> Data records:

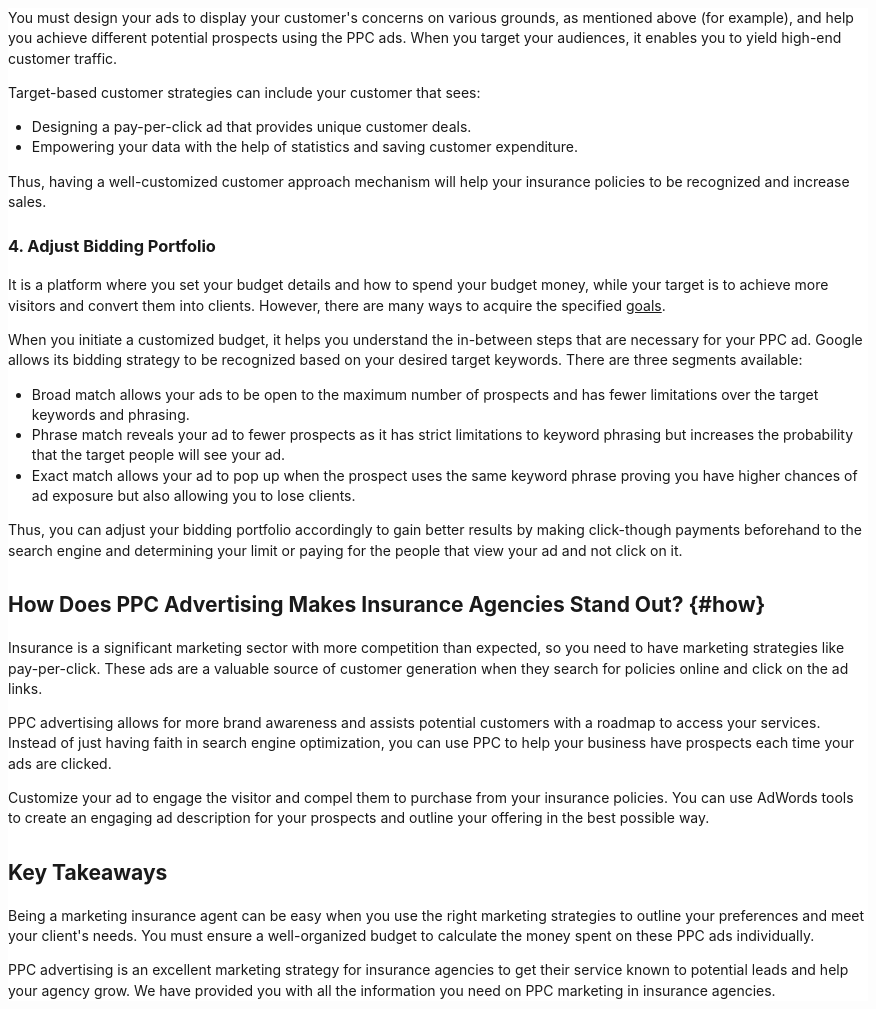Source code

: You must design your ads to display your customer's concerns on various grounds, as mentioned above (for example), and help you achieve different potential prospects using the PPC ads. When you target your audiences, it enables you to yield high-end customer traffic.

Target-based customer strategies can include your customer that sees:

* Designing a pay-per-click ad that provides unique customer deals.
* Empowering your data with the help of statistics and saving customer expenditure.

Thus, having a well-customized customer approach mechanism will help your insurance policies to be recognized and increase sales.

### 4. Adjust Bidding Portfolio

It is a platform where you set your budget details and how to spend your budget money, while your target is to achieve more visitors and convert them into clients. However, there are many ways to acquire the specified [goals](https://crankwheel.com/8-smart-goals-for-insurance-agents-in-2023/).

When you initiate a customized budget, it helps you understand the in-between steps that are necessary for your PPC ad. Google allows its bidding strategy to be recognized based on your desired target keywords. There are three segments available:

* Broad match allows your ads to be open to the maximum number of prospects and has fewer limitations over the target keywords and phrasing.
* Phrase match reveals your ad to fewer prospects as it has strict limitations to keyword phrasing but increases the probability that the target people will see your ad.
* Exact match allows your ad to pop up when the prospect uses the same keyword phrase proving you have higher chances of ad exposure but also allowing you to lose clients.

Thus, you can adjust your bidding portfolio accordingly to gain better results by making click-though payments beforehand to the search engine and determining your limit or paying for the people that view your ad and not click on it.

## How Does PPC Advertising Makes Insurance Agencies Stand Out? {#how}

Insurance is a significant marketing sector with more competition than expected, so you need to have marketing strategies like pay-per-click. These ads are a valuable source of customer generation when they search for policies online and click on the ad links.

PPC advertising allows for more brand awareness and assists potential customers with a roadmap to access your services. Instead of just having faith in search engine optimization, you can use PPC to help your business have prospects each time your ads are clicked.

Customize your ad to engage the visitor and compel them to purchase from your insurance policies. You can use AdWords tools to create an engaging ad description for your prospects and outline your offering in the best possible way.

## Key Takeaways

Being a marketing insurance agent can be easy when you use the right marketing strategies to outline your preferences and meet your client's needs. You must ensure a well-organized budget to calculate the money spent on these PPC ads individually.

PPC advertising is an excellent marketing strategy for insurance agencies to get their service known to potential leads and help your agency grow. We have provided you with all the information you need on PPC marketing in insurance agencies.
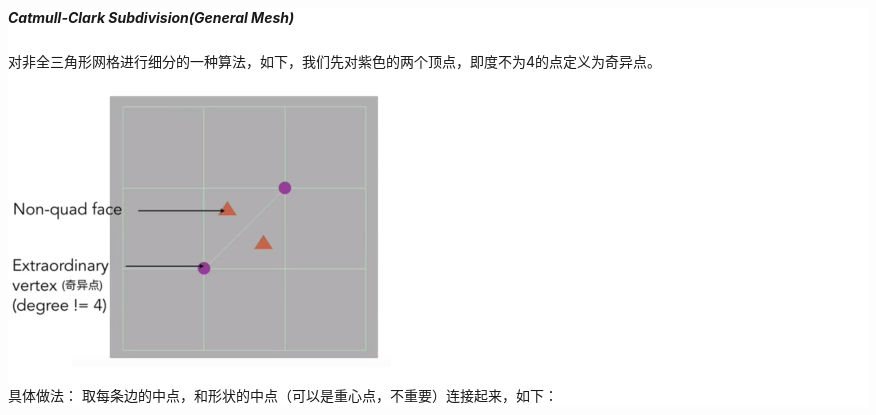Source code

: 

##### Catmull-Clark Subdivision(General Mesh)

对非全三角形网格进行细分的一种算法，如下，我们先对紫色的两个顶点，即度不为4的点定义为奇异点。

<img src="images/5.38.png" style="zoom:50%;" />

具体做法： 取每条边的中点，和形状的中点（可以是重心点，不重要）连接起来，如下：

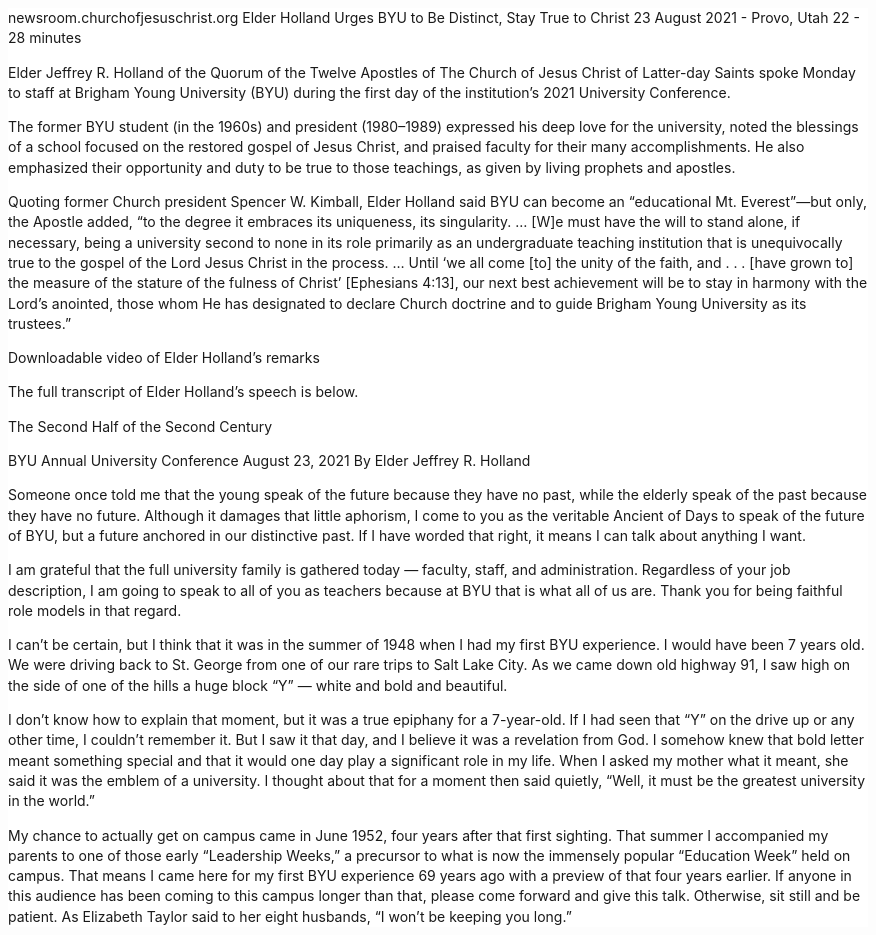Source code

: 
newsroom.churchofjesuschrist.org
Elder Holland Urges BYU to Be Distinct, Stay True to Christ
23 August 2021 - Provo, Utah
22 - 28 minutes

Elder Jeffrey R. Holland of the Quorum of the Twelve Apostles of The Church of Jesus Christ of Latter-day Saints spoke Monday to staff at Brigham Young University (BYU) during the first day of the institution’s 2021 University Conference.

The former BYU student (in the 1960s) and president (1980–1989) expressed his deep love for the university, noted the blessings of a school focused on the restored gospel of Jesus Christ, and praised faculty for their many accomplishments. He also emphasized their opportunity and duty to be true to those teachings, as given by living prophets and apostles.

Quoting former Church president Spencer W. Kimball, Elder Holland said BYU can become an “educational Mt. Everest”—but only, the Apostle added, “to the degree it embraces its uniqueness, its singularity. … [W]e must have the will to stand alone, if necessary, being a university second to none in its role primarily as an undergraduate teaching institution that is unequivocally true to the gospel of the Lord Jesus Christ in the process. … Until ‘we all come [to] the unity of the faith, and . . . [have grown to] the measure of the stature of the fulness of Christ’ [Ephesians 4:13], our next best achievement will be to stay in harmony with the Lord’s anointed, those whom He has designated to declare Church doctrine and to guide Brigham Young University as its trustees.”

Downloadable video of Elder Holland’s remarks

The full transcript of Elder Holland’s speech is below.

The Second Half of the Second Century

BYU Annual University Conference
August 23, 2021
By Elder Jeffrey R. Holland

Someone once told me that the young speak of the future because they have no past, while the elderly speak of the past because they have no future. Although it damages that little aphorism, I come to you as the veritable Ancient of Days to speak of the future of BYU, but a future anchored in our distinctive past. If I have worded that right, it means I can talk about anything I want.

I am grateful that the full university family is gathered today — faculty, staff, and administration. Regardless of your job description, I am going to speak to all of you as teachers because at BYU that is what all of us are. Thank you for being faithful role models in that regard.

I can’t be certain, but I think that it was in the summer of 1948 when I had my first BYU experience. I would have been 7 years old. We were driving back to St. George from one of our rare trips to Salt Lake City. As we came down old highway 91, I saw high on the side of one of the hills a huge block “Y” — white and bold and beautiful.

I don’t know how to explain that moment, but it was a true epiphany for a 7-year-old. If I had seen that “Y” on the drive up or any other time, I couldn’t remember it. But I saw it that day, and I believe it was a revelation from God. I somehow knew that bold letter meant something special and that it would one day play a significant role in my life. When I asked my mother what it meant, she said it was the emblem of a university. I thought about that for a moment then said quietly, “Well, it must be the greatest university in the world.”

My chance to actually get on campus came in June 1952, four years after that first sighting. That summer I accompanied my parents to one of those early “Leadership Weeks,” a precursor to what is now the immensely popular “Education Week” held on campus. That means I came here for my first BYU experience 69 years ago with a preview of that four years earlier. If anyone in this audience has been coming to this campus longer than that, please come forward and give this talk. Otherwise, sit still and be patient. As Elizabeth Taylor said to her eight husbands, “I won’t be keeping you long.”
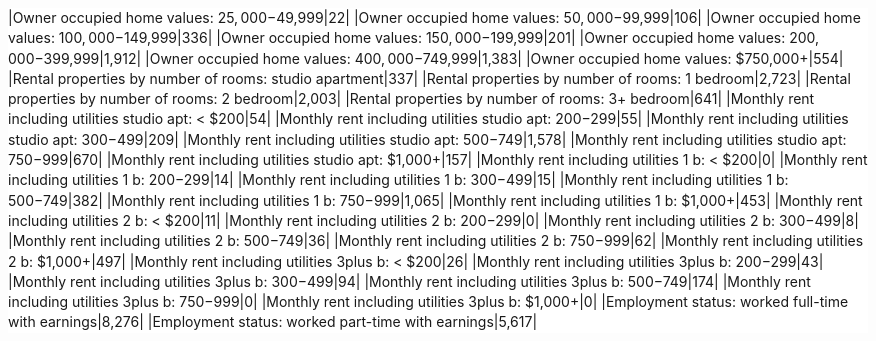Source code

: |Owner occupied home values: $25,000-$49,999|22|
|Owner occupied home values: $50,000-$99,999|106|
|Owner occupied home values: $100,000-$149,999|336|
|Owner occupied home values: $150,000-$199,999|201|
|Owner occupied home values: $200,000-$399,999|1,912|
|Owner occupied home values: $400,000-$749,999|1,383|
|Owner occupied home values: $750,000+|554|
|Rental properties by number of rooms: studio apartment|337|
|Rental properties by number of rooms: 1 bedroom|2,723|
|Rental properties by number of rooms: 2 bedroom|2,003|
|Rental properties by number of rooms: 3+ bedroom|641|
|Monthly rent including utilities studio apt: < $200|54|
|Monthly rent including utilities studio apt: $200-$299|55|
|Monthly rent including utilities studio apt: $300-$499|209|
|Monthly rent including utilities studio apt: $500-$749|1,578|
|Monthly rent including utilities studio apt: $750-$999|670|
|Monthly rent including utilities studio apt: $1,000+|157|
|Monthly rent including utilities 1 b: < $200|0|
|Monthly rent including utilities 1 b: $200-$299|14|
|Monthly rent including utilities 1 b: $300-$499|15|
|Monthly rent including utilities 1 b: $500-$749|382|
|Monthly rent including utilities 1 b: $750-$999|1,065|
|Monthly rent including utilities 1 b: $1,000+|453|
|Monthly rent including utilities 2 b: < $200|11|
|Monthly rent including utilities 2 b: $200-$299|0|
|Monthly rent including utilities 2 b: $300-$499|8|
|Monthly rent including utilities 2 b: $500-$749|36|
|Monthly rent including utilities 2 b: $750-$999|62|
|Monthly rent including utilities 2 b: $1,000+|497|
|Monthly rent including utilities 3plus b: < $200|26|
|Monthly rent including utilities 3plus b: $200-$299|43|
|Monthly rent including utilities 3plus b: $300-$499|94|
|Monthly rent including utilities 3plus b: $500-$749|174|
|Monthly rent including utilities 3plus b: $750-$999|0|
|Monthly rent including utilities 3plus b: $1,000+|0|
|Employment status: worked full-time with earnings|8,276|
|Employment status: worked part-time with earnings|5,617|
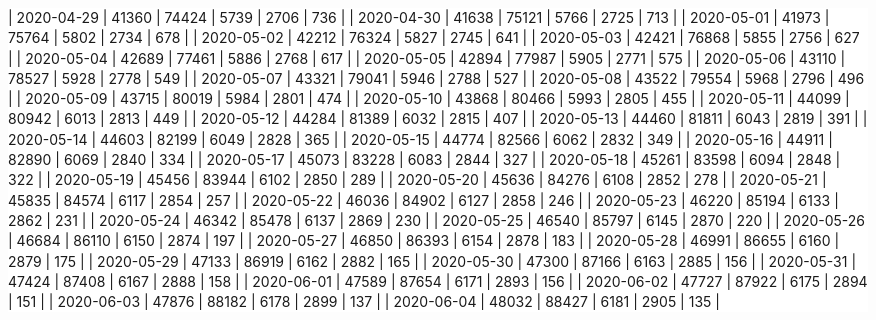 | 2020-04-29 | 41360 | 74424 | 5739 | 2706 | 736 |
| 2020-04-30 | 41638 | 75121 | 5766 | 2725 | 713 |
| 2020-05-01 | 41973 | 75764 | 5802 | 2734 | 678 |
| 2020-05-02 | 42212 | 76324 | 5827 | 2745 | 641 |
| 2020-05-03 | 42421 | 76868 | 5855 | 2756 | 627 |
| 2020-05-04 | 42689 | 77461 | 5886 | 2768 | 617 |
| 2020-05-05 | 42894 | 77987 | 5905 | 2771 | 575 |
| 2020-05-06 | 43110 | 78527 | 5928 | 2778 | 549 |
| 2020-05-07 | 43321 | 79041 | 5946 | 2788 | 527 |
| 2020-05-08 | 43522 | 79554 | 5968 | 2796 | 496 |
| 2020-05-09 | 43715 | 80019 | 5984 | 2801 | 474 |
| 2020-05-10 | 43868 | 80466 | 5993 | 2805 | 455 |
| 2020-05-11 | 44099 | 80942 | 6013 | 2813 | 449 |
| 2020-05-12 | 44284 | 81389 | 6032 | 2815 | 407 |
| 2020-05-13 | 44460 | 81811 | 6043 | 2819 | 391 |
| 2020-05-14 | 44603 | 82199 | 6049 | 2828 | 365 |
| 2020-05-15 | 44774 | 82566 | 6062 | 2832 | 349 |
| 2020-05-16 | 44911 | 82890 | 6069 | 2840 | 334 |
| 2020-05-17 | 45073 | 83228 | 6083 | 2844 | 327 |
| 2020-05-18 | 45261 | 83598 | 6094 | 2848 | 322 |
| 2020-05-19 | 45456 | 83944 | 6102 | 2850 | 289 |
| 2020-05-20 | 45636 | 84276 | 6108 | 2852 | 278 |
| 2020-05-21 | 45835 | 84574 | 6117 | 2854 | 257 |
| 2020-05-22 | 46036 | 84902 | 6127 | 2858 | 246 |
| 2020-05-23 | 46220 | 85194 | 6133 | 2862 | 231 |
| 2020-05-24 | 46342 | 85478 | 6137 | 2869 | 230 |
| 2020-05-25 | 46540 | 85797 | 6145 | 2870 | 220 |
| 2020-05-26 | 46684 | 86110 | 6150 | 2874 | 197 |
| 2020-05-27 | 46850 | 86393 | 6154 | 2878 | 183 |
| 2020-05-28 | 46991 | 86655 | 6160 | 2879 | 175 |
| 2020-05-29 | 47133 | 86919 | 6162 | 2882 | 165 |
| 2020-05-30 | 47300 | 87166 | 6163 | 2885 | 156 |
| 2020-05-31 | 47424 | 87408 | 6167 | 2888 | 158 |
| 2020-06-01 | 47589 | 87654 | 6171 | 2893 | 156 |
| 2020-06-02 | 47727 | 87922 | 6175 | 2894 | 151 |
| 2020-06-03 | 47876 | 88182 | 6178 | 2899 | 137 |
| 2020-06-04 | 48032 | 88427 | 6181 | 2905 | 135 |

> Task statement:
Give the records again from the line with "## How Does" to the line with "22 - 28 minutes", switching "brand awareness" to "brand recognition" and changing nothing else. Return only those lines, and leave the pictures out.

> Output:
## How Does PPC Advertising Makes Insurance Agencies Stand Out? {#how}

Insurance is a significant marketing sector with more competition than expected, so you need to have marketing strategies like pay-per-click. These ads are a valuable source of customer generation when they search for policies online and click on the ad links.

PPC advertising allows for more brand recognition and assists potential customers with a roadmap to access your services. Instead of just having faith in search engine optimization, you can use PPC to help your business have prospects each time your ads are clicked.

Customize your ad to engage the visitor and compel them to purchase from your insurance policies. You can use AdWords tools to create an engaging ad description for your prospects and outline your offering in the best possible way.

## Key Takeaways

Being a marketing insurance agent can be easy when you use the right marketing strategies to outline your preferences and meet your client's needs. You must ensure a well-organized budget to calculate the money spent on these PPC ads individually.

PPC advertising is an excellent marketing strategy for insurance agencies to get their service known to potential leads and help your agency grow. We have provided you with all the information you need on PPC marketing in insurance agencies.
Source code

: 

##### Catmull-Clark Subdivision(General Mesh)

对非全三角形网格进行细分的一种算法，如下，我们先对紫色的两个顶点，即度不为4的点定义为奇异点。

<img src="images/5.38.png" style="zoom:50%;" />

具体做法： 取每条边的中点，和形状的中点（可以是重心点，不重要）连接起来，如下：

Source code

: 
newsroom.churchofjesuschrist.org
Elder Holland Urges BYU to Be Distinct, Stay True to Christ
23 August 2021 - Provo, Utah
22 - 28 minutes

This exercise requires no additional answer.